Career, further studies, personal life

After his Master’s, Waghmare worked as a teacher at Shivchhatrapati College in Omerga and Dr Babasaheb Ambedkar College in Aurangabad (now Chhatrapati Sambhajinagar). He pursued an LLB degree.


Raised with Arya Samaj values, Waghmare married Sulochana, daughter of Manikrao Arya (Jadhav). It was an inter-caste marriage, a progressive step at the time.


He completed his MA in English Language and Literature in 1959 from Pune University (now Savitribai Phule University, Pune), and soon began his teaching career. After serving at Shivchhatrapati College in Omerga and Dr Babasaheb Ambedkar College in Aurangabad (Chh Sambhajinagar), he also pursued an LLB degree.


He took on a transformative responsibility in 1970 and became the first Principal of Rajarshi Shahu College, which was founded to educate students from marginalised communities. Under his visionary leadership, the college rose to prominence as a centre of academic excellence and social transformation.


The Latur Pattern

It was during his tenure that the famed ‘Latur Pattern’, a rigorous, disciplined, results-oriented approach to education, took shape and gained nationwide recognition.


In his 25 years of work as Principal (1970–1994), he shaped the careers of thousands of students.


Literary work

He served as Principal for 25 years (1970–1994), shaping thousands of students who went on to distinguished careers in India and abroad. Dr Waghmare was equally distinguished in literature. His first book, American Negro: Literature and Culture (1978), was widely acclaimed, even drawing praise from celebrated writer P L Deshpande in Maharashtra Times. Over his lifetime, he authored 75 books, including works in English and Hindi, covering politics, society, philosophy, autobiography (A Handful of Soil), and biographies such as Sharad Pawar: Personality, Leadership and Achievement.


Many of his works received prestigious awards. His writing and activism reflected deep engagement with India’s Dalit movement, and he also enthralled audiences through Hindi poetry.

He became the founder Vice-Chancellor of Swami Ramanand Teerth Marathwada University, Nanded. He laid a strong foundation and initiated several significant reforms, including ‘caste-free village’, a model developed through National Sevagram initiatives.


Political life

His tenure as directly elected President of Latur Municipal Council in 2001 was marked by a firm anti-corruption stance and transparency. The council won first prize in the Maharashtra Sant Gadge Baba Urban Cleanliness Campaign.


Sharad Pawar nominated Dr Waghmare to the Rajya Sabha, an honour befitting his stature.

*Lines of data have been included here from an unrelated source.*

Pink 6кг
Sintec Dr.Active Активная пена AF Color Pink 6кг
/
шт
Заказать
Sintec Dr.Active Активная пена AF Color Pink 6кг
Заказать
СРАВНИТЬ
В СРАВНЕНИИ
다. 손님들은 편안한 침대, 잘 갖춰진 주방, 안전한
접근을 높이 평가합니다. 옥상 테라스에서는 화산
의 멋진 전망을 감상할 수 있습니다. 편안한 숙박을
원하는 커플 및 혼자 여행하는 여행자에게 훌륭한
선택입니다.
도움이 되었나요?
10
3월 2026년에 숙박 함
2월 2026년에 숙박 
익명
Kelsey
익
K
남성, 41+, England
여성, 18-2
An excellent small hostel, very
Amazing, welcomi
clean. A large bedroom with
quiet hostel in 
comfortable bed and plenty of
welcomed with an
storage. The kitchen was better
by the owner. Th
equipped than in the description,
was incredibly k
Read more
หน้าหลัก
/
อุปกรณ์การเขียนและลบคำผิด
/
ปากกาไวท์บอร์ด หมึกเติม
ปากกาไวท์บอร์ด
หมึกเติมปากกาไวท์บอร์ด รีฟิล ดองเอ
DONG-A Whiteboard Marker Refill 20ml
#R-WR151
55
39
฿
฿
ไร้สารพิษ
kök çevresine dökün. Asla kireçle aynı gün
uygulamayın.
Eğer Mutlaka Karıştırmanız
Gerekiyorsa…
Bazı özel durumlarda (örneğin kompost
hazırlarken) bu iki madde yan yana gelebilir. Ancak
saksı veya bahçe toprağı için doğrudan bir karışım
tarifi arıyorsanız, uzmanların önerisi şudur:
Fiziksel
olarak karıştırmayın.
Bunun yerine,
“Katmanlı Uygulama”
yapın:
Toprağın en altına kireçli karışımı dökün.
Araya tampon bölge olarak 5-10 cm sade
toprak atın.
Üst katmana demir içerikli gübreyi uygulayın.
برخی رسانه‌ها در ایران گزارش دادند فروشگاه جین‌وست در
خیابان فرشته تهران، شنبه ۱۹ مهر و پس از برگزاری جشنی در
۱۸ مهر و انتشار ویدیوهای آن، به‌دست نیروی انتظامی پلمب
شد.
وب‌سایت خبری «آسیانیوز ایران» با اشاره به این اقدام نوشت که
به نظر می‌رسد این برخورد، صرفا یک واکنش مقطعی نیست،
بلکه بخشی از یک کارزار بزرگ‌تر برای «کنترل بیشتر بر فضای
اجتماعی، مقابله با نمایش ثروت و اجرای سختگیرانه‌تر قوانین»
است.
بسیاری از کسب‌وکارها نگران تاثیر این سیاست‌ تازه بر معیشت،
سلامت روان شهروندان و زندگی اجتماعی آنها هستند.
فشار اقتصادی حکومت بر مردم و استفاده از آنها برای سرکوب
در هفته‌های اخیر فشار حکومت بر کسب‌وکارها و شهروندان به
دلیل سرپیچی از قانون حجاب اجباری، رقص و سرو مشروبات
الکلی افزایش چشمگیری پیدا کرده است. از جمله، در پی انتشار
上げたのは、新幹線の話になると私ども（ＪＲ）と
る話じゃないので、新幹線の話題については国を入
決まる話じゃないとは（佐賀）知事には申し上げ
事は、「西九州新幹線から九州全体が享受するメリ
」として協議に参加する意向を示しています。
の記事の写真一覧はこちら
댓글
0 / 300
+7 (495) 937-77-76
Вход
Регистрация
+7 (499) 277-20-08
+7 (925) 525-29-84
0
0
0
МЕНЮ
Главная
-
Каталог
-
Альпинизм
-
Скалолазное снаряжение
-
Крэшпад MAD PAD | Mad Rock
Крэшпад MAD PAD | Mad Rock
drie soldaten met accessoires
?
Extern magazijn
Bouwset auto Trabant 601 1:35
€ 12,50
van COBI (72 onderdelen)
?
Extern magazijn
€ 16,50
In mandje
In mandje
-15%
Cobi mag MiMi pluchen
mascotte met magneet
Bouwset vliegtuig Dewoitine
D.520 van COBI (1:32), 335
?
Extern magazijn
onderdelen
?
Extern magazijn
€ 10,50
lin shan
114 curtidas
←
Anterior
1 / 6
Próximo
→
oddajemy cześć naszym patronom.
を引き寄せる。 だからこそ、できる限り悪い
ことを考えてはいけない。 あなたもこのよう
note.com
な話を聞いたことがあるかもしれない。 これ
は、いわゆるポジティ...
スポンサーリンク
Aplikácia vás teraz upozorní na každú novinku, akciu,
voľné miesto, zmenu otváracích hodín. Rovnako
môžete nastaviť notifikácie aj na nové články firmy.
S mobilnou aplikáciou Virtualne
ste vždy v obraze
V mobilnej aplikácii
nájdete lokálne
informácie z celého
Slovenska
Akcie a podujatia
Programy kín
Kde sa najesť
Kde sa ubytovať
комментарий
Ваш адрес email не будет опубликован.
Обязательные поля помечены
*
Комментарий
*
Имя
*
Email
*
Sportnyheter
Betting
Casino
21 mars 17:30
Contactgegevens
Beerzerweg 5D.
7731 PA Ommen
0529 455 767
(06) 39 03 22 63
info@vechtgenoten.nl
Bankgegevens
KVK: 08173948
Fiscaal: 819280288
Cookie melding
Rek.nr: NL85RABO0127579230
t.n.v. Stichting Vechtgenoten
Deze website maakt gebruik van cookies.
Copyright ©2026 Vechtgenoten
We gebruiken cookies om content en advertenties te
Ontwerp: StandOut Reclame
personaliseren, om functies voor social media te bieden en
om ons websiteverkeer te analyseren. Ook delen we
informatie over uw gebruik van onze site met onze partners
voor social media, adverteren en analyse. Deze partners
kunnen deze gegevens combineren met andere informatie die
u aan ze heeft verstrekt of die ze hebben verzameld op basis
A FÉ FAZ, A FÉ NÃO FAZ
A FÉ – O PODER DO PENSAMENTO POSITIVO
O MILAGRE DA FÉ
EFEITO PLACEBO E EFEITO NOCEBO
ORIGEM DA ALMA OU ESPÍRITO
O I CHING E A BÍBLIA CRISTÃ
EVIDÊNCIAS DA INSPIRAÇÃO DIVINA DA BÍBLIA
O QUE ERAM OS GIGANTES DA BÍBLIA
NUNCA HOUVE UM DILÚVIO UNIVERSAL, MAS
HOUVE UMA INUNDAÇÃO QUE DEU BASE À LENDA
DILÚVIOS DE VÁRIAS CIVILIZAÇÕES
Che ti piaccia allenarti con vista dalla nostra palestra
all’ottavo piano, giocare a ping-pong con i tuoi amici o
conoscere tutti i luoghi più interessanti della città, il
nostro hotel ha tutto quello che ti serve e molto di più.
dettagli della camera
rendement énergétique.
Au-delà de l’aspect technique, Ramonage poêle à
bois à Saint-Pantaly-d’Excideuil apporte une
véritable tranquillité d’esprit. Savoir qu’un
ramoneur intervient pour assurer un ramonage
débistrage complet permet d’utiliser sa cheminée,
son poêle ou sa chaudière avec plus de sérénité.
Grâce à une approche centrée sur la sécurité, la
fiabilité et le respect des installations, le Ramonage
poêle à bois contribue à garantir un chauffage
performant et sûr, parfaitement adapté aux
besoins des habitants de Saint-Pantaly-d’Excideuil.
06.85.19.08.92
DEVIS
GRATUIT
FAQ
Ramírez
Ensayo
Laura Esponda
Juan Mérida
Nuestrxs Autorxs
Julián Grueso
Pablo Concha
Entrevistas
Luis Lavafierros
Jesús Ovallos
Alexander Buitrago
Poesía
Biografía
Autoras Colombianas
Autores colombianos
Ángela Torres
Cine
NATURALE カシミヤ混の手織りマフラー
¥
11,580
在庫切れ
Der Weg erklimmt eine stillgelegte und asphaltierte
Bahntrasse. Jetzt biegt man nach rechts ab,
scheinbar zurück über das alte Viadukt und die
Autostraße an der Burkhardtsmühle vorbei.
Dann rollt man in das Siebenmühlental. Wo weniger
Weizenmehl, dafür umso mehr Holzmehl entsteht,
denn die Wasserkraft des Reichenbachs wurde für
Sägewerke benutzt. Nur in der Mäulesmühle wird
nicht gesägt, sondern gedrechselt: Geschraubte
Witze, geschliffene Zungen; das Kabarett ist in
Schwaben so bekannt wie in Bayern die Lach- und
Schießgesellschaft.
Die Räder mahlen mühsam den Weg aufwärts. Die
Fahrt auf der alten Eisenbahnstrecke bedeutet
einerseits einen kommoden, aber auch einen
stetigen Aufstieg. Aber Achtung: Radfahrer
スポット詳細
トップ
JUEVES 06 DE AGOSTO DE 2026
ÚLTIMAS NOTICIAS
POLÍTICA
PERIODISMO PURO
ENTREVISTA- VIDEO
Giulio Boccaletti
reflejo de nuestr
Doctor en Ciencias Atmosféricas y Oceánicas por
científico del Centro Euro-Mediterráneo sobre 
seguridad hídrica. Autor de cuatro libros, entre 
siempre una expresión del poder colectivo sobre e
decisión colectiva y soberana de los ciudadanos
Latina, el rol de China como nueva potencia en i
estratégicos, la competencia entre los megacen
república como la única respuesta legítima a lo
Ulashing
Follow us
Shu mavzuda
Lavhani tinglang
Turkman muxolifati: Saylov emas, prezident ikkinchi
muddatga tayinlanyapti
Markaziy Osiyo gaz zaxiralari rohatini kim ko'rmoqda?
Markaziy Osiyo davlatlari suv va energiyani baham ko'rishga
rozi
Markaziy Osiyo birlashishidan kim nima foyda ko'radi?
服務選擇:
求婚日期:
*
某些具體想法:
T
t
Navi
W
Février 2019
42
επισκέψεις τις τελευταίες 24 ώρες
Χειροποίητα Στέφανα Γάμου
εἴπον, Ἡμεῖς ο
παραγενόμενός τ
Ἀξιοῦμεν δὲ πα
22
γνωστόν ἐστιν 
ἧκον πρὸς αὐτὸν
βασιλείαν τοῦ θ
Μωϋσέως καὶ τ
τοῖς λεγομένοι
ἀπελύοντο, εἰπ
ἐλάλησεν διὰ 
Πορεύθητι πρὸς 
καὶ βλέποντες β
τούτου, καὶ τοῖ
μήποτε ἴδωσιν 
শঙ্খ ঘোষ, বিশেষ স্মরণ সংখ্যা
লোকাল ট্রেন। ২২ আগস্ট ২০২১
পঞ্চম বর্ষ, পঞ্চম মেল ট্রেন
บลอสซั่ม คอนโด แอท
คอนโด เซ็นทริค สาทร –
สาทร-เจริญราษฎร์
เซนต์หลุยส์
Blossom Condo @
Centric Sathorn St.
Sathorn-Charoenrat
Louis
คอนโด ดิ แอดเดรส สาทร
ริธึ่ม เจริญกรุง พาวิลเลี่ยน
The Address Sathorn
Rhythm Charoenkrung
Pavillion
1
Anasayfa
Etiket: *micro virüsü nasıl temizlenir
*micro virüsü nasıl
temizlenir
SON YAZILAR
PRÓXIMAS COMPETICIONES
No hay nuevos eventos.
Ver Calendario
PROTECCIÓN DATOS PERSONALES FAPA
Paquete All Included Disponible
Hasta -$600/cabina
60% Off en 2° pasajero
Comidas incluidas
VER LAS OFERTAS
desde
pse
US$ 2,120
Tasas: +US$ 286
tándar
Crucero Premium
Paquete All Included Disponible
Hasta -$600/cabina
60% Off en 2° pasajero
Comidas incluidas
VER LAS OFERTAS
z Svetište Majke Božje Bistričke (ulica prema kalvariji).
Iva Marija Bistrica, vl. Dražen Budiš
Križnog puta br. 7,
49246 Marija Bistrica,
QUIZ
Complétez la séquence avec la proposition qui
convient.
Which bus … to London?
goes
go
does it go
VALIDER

As a Member of Parliament, he served on key committees, including Human Resource Development and Defence.


In 2009, he was part of the Indian parliamentary delegation to the United Nations, where he addressed representatives from 150 nations on global peace, earning admiration for his eloquence.


Dr Waghmare received numerous state and national honours, including the Dr Babasaheb Ambedkar Dalit Mitra Award (1994) from the Government of Maharashtra.


He presided over multiple major Marathi literary meets, including the 38th Marathwada Literary Meet in 2016, and chaired the International Hindi Literary Seminar organised by Sant Kabir Pratishthan in 2017.